June 1st, 2015 at 6:47 am
Thank you for this post. It takes much courage to look at oneself honestly, let alone speak of such truth. I wish for good health and wellness your way.
June 1st, 2015 at 2:43 pm
Hi Nico-What an incredible treat to read your blog. Your honesty and clarity discussing all these complex, personal issues is extraordinary.
There’s also a lot of other stuff here that is fresh, so well observed and very amusing! I’m still laughing at the vision of the statue of Maria Callas(perhaps wearing her Turandot pagoda headdress-so regal!-like in the famous picture) by that fig tree…in Skorpios, for sure.
I loved the exquisite score for the Broadway production of The Glass Menagerie: it provided the emotional scaffolding for this delicate and melancholy play. Also, the dynamic score for The Reader( which really kept it moving), the very intriguing Two Boys and another movie score: Kill Your Darlings( what a curious bunch of 1940’s non -heterosexuals!).We know your mission is to compose music, but , please take time off to keep writing on this blog. Insights like yours don’t come our way frequently! THANKS.

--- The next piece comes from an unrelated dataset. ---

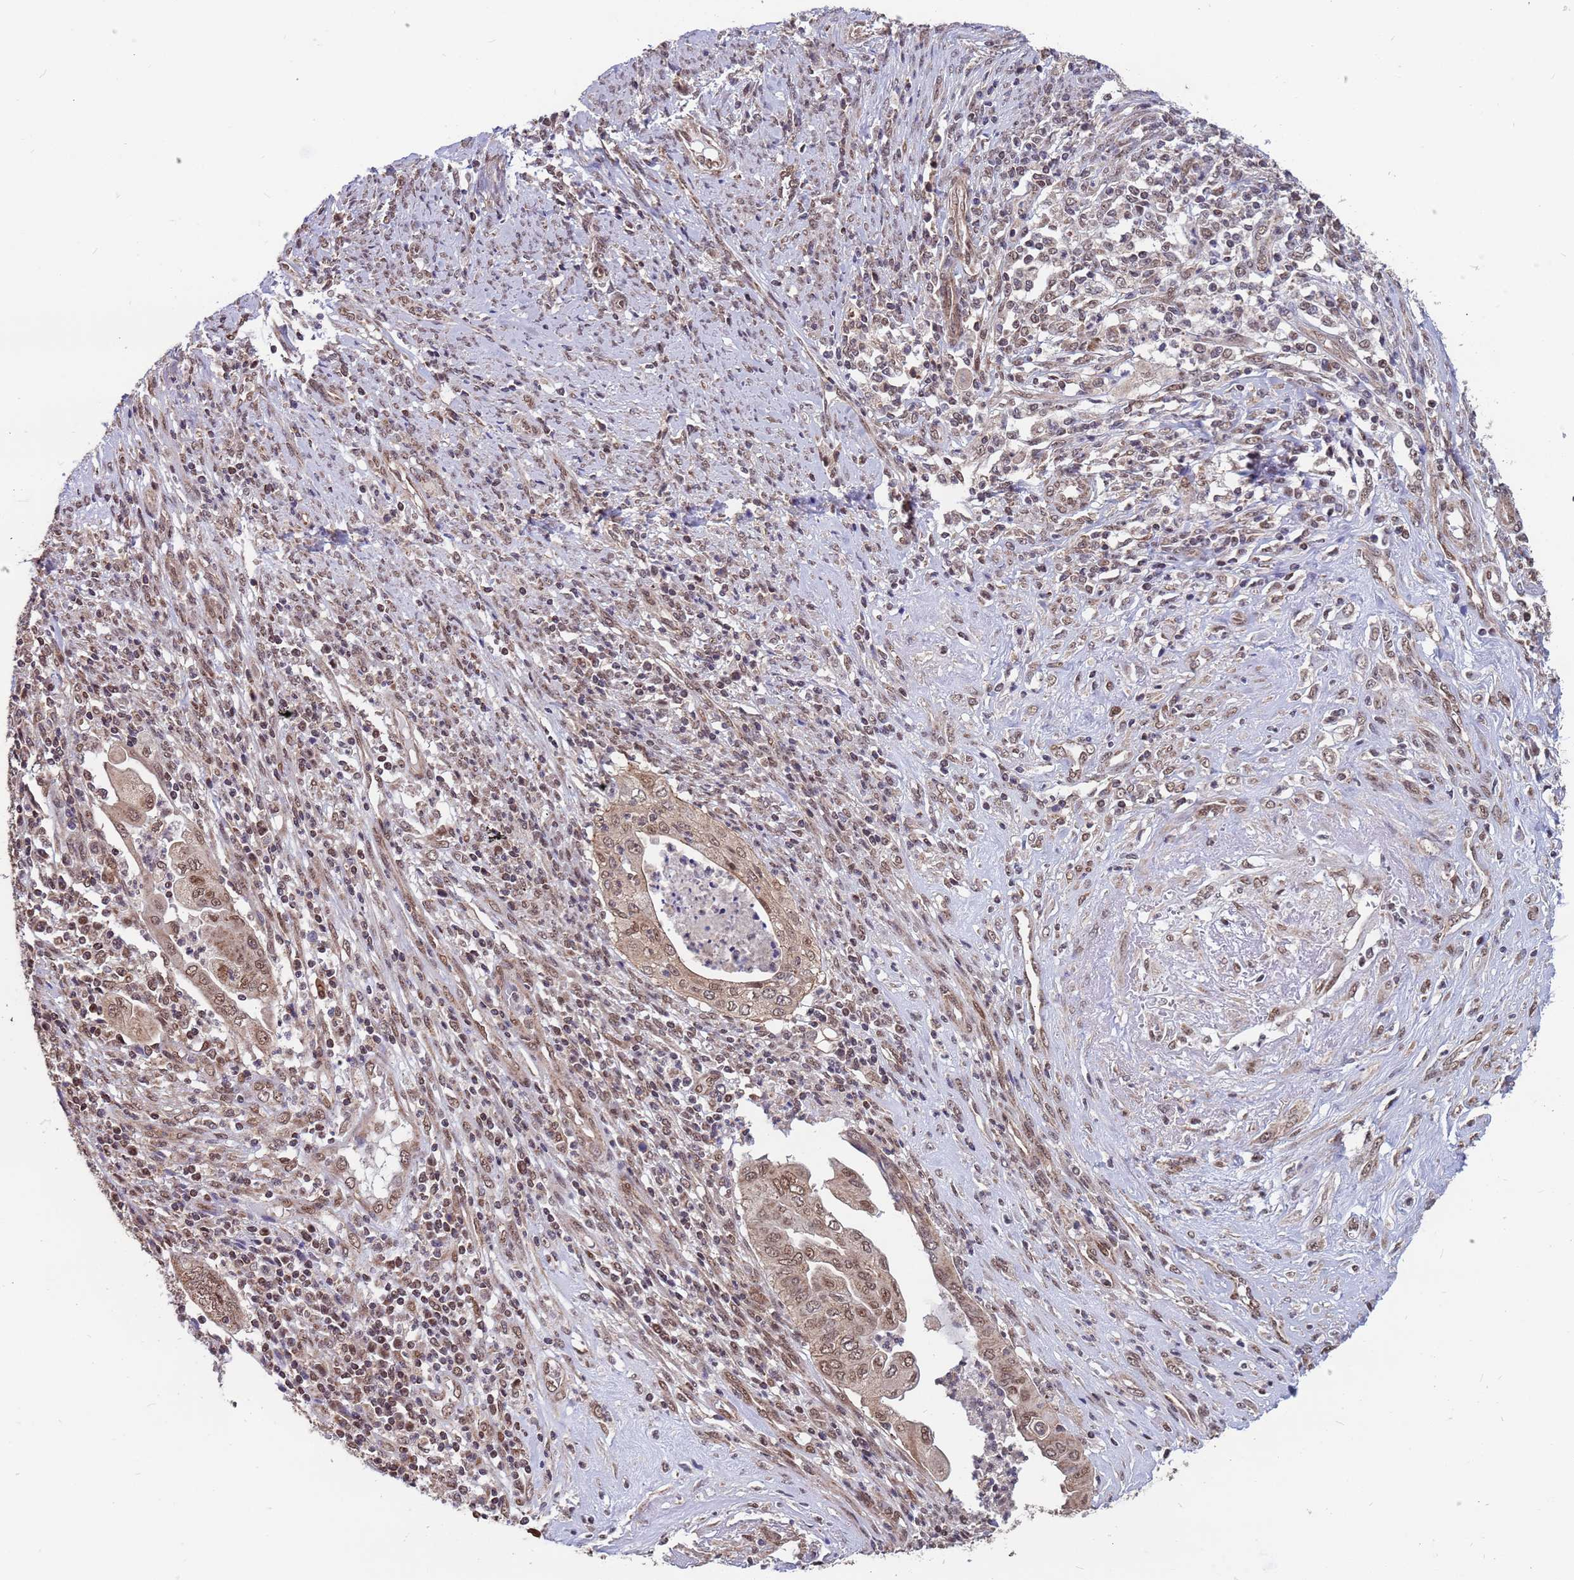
{"staining": {"intensity": "moderate", "quantity": "<25%", "location": "nuclear"}, "tissue": "endometrial cancer", "cell_type": "Tumor cells", "image_type": "cancer", "snomed": [{"axis": "morphology", "description": "Adenocarcinoma, NOS"}, {"axis": "topography", "description": "Uterus"}, {"axis": "topography", "description": "Endometrium"}], "caption": "Human endometrial adenocarcinoma stained with a protein marker displays moderate staining in tumor cells.", "gene": "DENND2B", "patient": {"sex": "female", "age": 70}}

June 11th, 2015 at 12:59 pm
I have an opposite story. Please please check your facts. I am an artist, musician, professor. I have Bipolar disorder. It is not a chemical imbalance. The APA is admitting that. I was on a bipolar medicine starting at the end of graduate school through 6 years as a professor. I had 3 blood clots that almost went undetected because I was so young and active and almost died at 29. I had a difficult time making any art, music, anything creative at all even reading after the medicine. It is toxic and dying is not worth the ‘relief.’ Please research ‘chemical imbalance.’ It could save your life.
June 11th, 2015 at 8:09 pm
I read with interest and compassion the account of your emotional journey towards wellness.
As to that place of serenity and stillness, have you heard of Prem Rawat?
All the best for your life and music.
June 20th, 2015 at 4:35 pm
You are a true soul mate to so many, me included. Thank you for this.